(and some questions as well).
I got home at lunchtime after a couple of hours out with the kids to find a very pleasant surprise.
Following the kerfuffle last week about the Reserve Bank’s leak inquiry, and the discontinuation of the Bank’s lock-ups for media and analysts, someone reminded me that not just Treasury but also Statistics New Zealand holds regular lock-ups involving market-sensitive macroeconomic information. Statistics New Zealand runs lock-ups
for media and market commentators for Gross Domestic Product, Balance of Payments and International Investment Position, Consumers Price Index, and Labour Market Statistics releases.
I wondered (a) what procedures Treasury and Statistics New Zealand used, and (b) whether either organisation had changed their procedures in light of the Reserve Bank’s leak inquiry and subsequent decision to discontinue lock-ups.
So last weekend I logged OIA requests with each organization, and assumed I’d hear something in a few weeks time.
But Statistics New Zealand responded this morning (in due course, their full response will be here). Often enough, blanket refusals take 20 working days or more, but here was a department offering a prompt, clear and helpful reply, and offering to answer any follow-up questions.
Here are the SNZ procedures
Prior to the commencement of a media conference, Statistics NZ requires attendees to sign in and surrender their cell phones. In addition, Statistics NZ displays the following media conference rules for attendees to abide by:
- the media conference is held as a ‘lock-up’
- once you have entered the room, you must not leave until 10:45am when the embargo is lifted
- please sign in, turn off your mobile phones, including smartphones, and put them in the compartment at the conference room entrance
- laptop external wireless communication devices must be placed beside the laptop on the media room table for the duration of the media conference, and cannot be connected to the computer until the embargo is lifted
- laptops or other devices that have internal wireless network capability must not connect or transmit until the embargo has been lifted
- we reserve the right to inspect devices to ensure that internal wireless capability is turned off.
Statistics NZ staff are happy to assist you with any questions about these guidelines.
Note: Before the media conference starts, attendees are permitted to call their office, from Statistics NZ provided phones, to set up redial capability for use at 10:45am.
And here is the response as to whether they have made any changes or reviewed their procedures
Statistics NZ has not undertaken any reviews or made any changes to the department’s policy for media conferences following the Official Cash Rate leak at the Reserve Bank of New Zealand and the subsequent Deloitte report into that leak released last week.
Unfortunately, Statistics New Zealand seems still to be relying, in effect, on trust (in much the same way the Reserve Bank was doing). But the headline statistics that they hold lock-ups for are highly market-sensitive, and will not infrequently move markets more than an OCR announcement will (as one would expect; it is the same data the Reserve Bank uses). There is no sign of, say, any jamming technology (or other technical means) being used, to buttress the role of trust.
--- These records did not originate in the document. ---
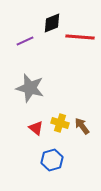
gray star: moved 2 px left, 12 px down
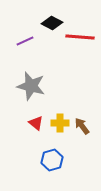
black diamond: rotated 50 degrees clockwise
gray star: moved 1 px right, 2 px up
yellow cross: rotated 18 degrees counterclockwise
red triangle: moved 5 px up
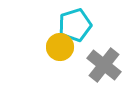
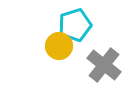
yellow circle: moved 1 px left, 1 px up
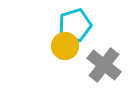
yellow circle: moved 6 px right
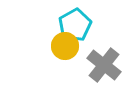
cyan pentagon: rotated 12 degrees counterclockwise
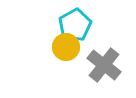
yellow circle: moved 1 px right, 1 px down
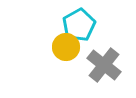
cyan pentagon: moved 4 px right
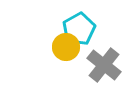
cyan pentagon: moved 4 px down
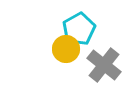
yellow circle: moved 2 px down
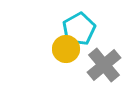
gray cross: rotated 12 degrees clockwise
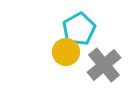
yellow circle: moved 3 px down
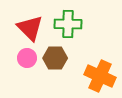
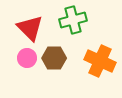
green cross: moved 5 px right, 4 px up; rotated 16 degrees counterclockwise
brown hexagon: moved 1 px left
orange cross: moved 15 px up
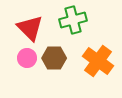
orange cross: moved 2 px left; rotated 12 degrees clockwise
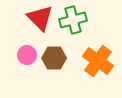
red triangle: moved 10 px right, 10 px up
pink circle: moved 3 px up
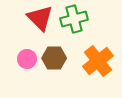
green cross: moved 1 px right, 1 px up
pink circle: moved 4 px down
orange cross: rotated 16 degrees clockwise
Statistics New Zealand notes that
While Statistics NZ has never had a breach, if that trust is abused and an embargo is broken, offenders and their organisation would be barred from attending future media conferences.
Unfortunately, that was probably the sort of discipline/incentive the Reserve Bank was implicitly relying on as well.
As I’ve argued previously, the case for pre-release lock-ups for monetary policy announcements is weak (with the possible exception of a highly secure 10 minute lock-up for core financial journalists, with no additional briefings – something like the model the US Federal Reserve apparently uses). Is Statistics New Zealand that different? There is, obviously, no policy message SNZ is trying to put across with its releases, and so no risks of different messages getting to different people. But the security risks are the same. Perhaps it is simply more efficient to have everyone in the same room, to clarify key technical points, but couldn’t the same end be achieved – on a more competitively neutral basis (to analysts based abroad, say) – by a dial-in (even webcast) conference call held a bit later on the day of the release?
Anyway, the point of this post was to praise Statistics New Zealand for its timely (“as soon as reasonably practicable”) response to an OIA request. Quite what approach Statistics New Zealand should take in future is a matter for them, but I would encourage them to think again about the risks, and about alternative – perhaps preferable – models for helping to ensure that users can get whatever technical insight SNZ can offer into the numbers it releases. Breaches may never have happened, but when one does happen – and (by accident or intent) with current systems it must be a matter of time – it can suddenly get extremely uncomfortable.